Um triste exemplo desta hesitação é a Itália. Hoje o país mais duramente afetado pela pandemia, onde o número de mortos pela COVID-19 ultrapassou o da China, país de origem da doença, em 19 de março último, a Itália teve seus primeiros casos oficiais, dois turistas chineses, registrados em 31 de janeiro. A descoberta levou o governo italiano a no mesmo dia suspender os voos de e para a China, mas, além disso, nenhuma outra medida foi tomada. A vida seguia normalmente e, à exceção do caso de um expatriado italiano também recém-chegado ao país, em 6 de fevereiro, a situação parecia controlada.
O que não se sabia, porém, é que o SARS-CoV-2 estava se disseminando pela Itália de forma acelerada, em especial na região da Lombardia, no Norte do país. Lá, um homem de 38 anos, sem histórico de viagens recentes para regiões afetadas, teve um início de fevereiro agitado, participando de diversos eventos sociais, como jantares e jogos de futebol, até que no dia 18 ele foi à emergência de um hospital da pequena cidade de Codogno e se queixando de sintomas do que parecia ser uma forte gripe.
Como até então todos três casos de COVID-19 identificados na Itália tinham sido “importados”, ninguém desconfiou de nada mais grave e o homem, após atendido, não quis ficar internado, retornando para casa. Seu estado, porém, piorou, em poucas horas ele estava de volta ao hospital. No dia 20 deu entrada na UTI e, finalmente testado, deu positivo para o SARS-CoV-2.

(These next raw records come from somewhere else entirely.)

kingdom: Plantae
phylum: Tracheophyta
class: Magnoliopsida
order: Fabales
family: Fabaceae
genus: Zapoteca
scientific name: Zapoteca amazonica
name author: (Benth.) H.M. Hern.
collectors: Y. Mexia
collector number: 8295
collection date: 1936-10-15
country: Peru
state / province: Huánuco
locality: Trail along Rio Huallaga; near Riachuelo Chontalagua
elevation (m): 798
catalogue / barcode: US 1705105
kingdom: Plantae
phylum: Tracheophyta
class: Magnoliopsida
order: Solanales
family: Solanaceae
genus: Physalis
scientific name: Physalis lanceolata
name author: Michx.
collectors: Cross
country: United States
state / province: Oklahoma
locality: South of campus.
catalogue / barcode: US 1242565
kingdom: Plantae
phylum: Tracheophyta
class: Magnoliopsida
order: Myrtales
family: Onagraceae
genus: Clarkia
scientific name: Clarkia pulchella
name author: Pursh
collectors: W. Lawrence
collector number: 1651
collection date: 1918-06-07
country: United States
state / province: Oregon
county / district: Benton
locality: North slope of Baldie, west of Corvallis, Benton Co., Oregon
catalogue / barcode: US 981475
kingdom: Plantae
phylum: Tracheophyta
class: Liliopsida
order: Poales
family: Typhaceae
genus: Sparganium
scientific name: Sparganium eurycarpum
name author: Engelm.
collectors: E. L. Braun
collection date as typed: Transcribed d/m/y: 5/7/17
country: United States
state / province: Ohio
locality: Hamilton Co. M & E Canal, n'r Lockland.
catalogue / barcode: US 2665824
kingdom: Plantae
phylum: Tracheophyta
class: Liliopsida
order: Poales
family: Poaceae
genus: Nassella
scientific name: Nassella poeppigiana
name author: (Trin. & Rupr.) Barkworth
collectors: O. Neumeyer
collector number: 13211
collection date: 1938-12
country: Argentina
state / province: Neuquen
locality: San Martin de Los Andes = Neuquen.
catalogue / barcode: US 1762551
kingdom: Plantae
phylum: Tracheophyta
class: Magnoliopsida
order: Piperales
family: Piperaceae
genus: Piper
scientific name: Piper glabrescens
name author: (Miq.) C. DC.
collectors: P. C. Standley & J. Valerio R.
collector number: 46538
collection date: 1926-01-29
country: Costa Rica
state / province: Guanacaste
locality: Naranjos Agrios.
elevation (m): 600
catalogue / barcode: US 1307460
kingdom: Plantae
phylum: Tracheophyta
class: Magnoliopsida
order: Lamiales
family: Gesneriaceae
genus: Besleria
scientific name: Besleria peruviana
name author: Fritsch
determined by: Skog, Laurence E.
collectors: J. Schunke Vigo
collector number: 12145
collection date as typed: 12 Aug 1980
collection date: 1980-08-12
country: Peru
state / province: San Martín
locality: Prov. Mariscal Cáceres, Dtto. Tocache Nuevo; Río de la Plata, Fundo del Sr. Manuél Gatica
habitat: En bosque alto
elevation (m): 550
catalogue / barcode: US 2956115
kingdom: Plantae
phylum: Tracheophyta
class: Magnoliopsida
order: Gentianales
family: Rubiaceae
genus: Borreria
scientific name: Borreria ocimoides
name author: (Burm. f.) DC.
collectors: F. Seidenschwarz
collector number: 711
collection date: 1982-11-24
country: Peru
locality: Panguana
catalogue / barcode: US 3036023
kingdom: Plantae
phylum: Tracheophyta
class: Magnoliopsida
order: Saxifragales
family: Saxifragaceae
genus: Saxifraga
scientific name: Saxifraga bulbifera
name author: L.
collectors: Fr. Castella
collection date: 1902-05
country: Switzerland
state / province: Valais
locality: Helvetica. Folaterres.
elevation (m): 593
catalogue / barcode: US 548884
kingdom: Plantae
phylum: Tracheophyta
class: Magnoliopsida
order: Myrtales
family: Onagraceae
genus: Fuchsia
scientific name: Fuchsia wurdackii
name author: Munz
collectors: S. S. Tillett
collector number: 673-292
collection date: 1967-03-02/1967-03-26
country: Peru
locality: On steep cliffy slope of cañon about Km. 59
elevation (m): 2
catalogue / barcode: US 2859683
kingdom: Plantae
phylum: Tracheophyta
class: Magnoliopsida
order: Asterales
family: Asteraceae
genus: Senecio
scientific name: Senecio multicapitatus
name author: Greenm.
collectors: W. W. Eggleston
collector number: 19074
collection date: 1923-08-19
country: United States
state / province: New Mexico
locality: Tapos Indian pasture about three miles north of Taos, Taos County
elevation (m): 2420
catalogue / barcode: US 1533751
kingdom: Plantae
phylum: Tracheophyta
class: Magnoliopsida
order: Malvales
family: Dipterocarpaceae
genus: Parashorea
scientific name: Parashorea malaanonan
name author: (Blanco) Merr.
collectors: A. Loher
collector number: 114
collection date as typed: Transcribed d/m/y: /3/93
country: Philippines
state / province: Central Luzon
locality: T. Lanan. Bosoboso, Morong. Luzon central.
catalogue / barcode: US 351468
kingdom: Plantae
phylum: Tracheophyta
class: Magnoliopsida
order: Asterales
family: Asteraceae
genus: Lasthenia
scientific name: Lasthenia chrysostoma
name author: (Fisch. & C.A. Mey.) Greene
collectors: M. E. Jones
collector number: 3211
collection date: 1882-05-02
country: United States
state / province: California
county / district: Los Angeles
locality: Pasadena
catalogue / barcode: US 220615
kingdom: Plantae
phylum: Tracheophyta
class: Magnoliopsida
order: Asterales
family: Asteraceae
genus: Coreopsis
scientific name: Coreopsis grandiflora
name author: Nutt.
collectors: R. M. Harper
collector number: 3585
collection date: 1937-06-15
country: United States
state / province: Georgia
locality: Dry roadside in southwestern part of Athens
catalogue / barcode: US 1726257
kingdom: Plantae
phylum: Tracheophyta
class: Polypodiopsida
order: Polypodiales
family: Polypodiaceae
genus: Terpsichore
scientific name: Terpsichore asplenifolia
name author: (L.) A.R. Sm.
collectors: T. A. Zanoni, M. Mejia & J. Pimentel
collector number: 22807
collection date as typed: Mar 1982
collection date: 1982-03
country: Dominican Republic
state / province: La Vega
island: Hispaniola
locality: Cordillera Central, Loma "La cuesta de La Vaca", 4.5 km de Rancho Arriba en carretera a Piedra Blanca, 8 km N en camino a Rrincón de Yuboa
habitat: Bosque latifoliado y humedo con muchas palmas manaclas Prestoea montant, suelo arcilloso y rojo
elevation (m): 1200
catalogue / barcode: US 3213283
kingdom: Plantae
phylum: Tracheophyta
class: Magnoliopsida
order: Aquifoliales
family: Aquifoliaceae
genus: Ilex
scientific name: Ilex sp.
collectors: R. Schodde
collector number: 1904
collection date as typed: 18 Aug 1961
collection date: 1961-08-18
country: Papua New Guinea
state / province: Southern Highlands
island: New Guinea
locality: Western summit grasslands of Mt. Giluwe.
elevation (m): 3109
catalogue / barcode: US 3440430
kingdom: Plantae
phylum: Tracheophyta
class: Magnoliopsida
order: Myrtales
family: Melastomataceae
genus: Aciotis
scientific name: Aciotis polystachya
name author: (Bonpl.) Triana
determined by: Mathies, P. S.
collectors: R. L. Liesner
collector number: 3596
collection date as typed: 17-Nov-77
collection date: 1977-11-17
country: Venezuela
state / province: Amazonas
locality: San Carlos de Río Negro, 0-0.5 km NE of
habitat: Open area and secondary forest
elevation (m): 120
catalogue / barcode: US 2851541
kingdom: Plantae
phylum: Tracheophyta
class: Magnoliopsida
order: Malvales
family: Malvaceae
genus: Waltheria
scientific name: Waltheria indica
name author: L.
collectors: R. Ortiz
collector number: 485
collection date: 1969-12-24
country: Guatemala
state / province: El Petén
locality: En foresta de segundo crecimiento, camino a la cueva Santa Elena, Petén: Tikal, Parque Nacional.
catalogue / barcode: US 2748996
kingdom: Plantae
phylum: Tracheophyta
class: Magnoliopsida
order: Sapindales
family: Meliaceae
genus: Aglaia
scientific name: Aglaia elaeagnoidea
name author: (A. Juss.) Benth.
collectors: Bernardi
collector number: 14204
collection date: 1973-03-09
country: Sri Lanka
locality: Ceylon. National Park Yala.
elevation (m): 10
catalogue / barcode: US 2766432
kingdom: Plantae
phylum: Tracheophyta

Apelidado de “Paciente Um”, o homem italiano se tornou o que os especialistas chamam de “superdisseminador”, uma pessoa que inadvertidamente espalha uma doença contagiosa para muitas outras, deflagrando praticamente sozinho um surto. O fato, porém, é que ele foi infectado na própria Itália, numa indicação de que o vírus já estava circulando pelo país já há algum tempo. “Aquele que chamamos de ‘Paciente um’ provavelmente foi o ‘Paciente 200’”, resumiu o epidemiologista italiano Fabrizio Pregliasco ao jornal americano New York Times.
Altamente contagioso, transmissível por pacientes assintomáticos ou subclínicos e com potencial de provocar complicações graves em algumas vítimas, o SARS-CoV-2 está se mostrando a tempestade perfeita a atingir os serviços de vigilância epidemiológica e de prevenção.
As notícias de colapso do atendimento médico na Itália diante do avanço da COVID-19 serviram de alerta, e logo tanto o país como diversas outras nações começaram a adotar medidas para evitar a repetição ou agravamento da situação. Com ações como quarentenas, proibição de aglomerações e recomendações de afastamento social e higiene básica, espera-se baixar a taxa de reprodução do vírus para abaixo de 1, freando seu crescimento exponencial e consequentemente reduzindo o impacto no sistema de saúde, numa estratégia de “alongamento” da curva de aumento no número de infecções.
Estas medidas, no entanto, seriam mais eficazes quanto mais cedo fossem tomadas, podendo talvez até ter impedido ou diminuído em muito a crise que ora vivemos. Diante disso, a lição que fica pode ser resumida por declaração recente de Anthony Fauci, imunologista que chefia o Instituto Nacional de Alergia e Doenças Infecciosas dos EUA, de que numa situação de pandemia como esta “medidas de prevenção vão sempre parecer exageradas hoje, e insuficientes amanhã”.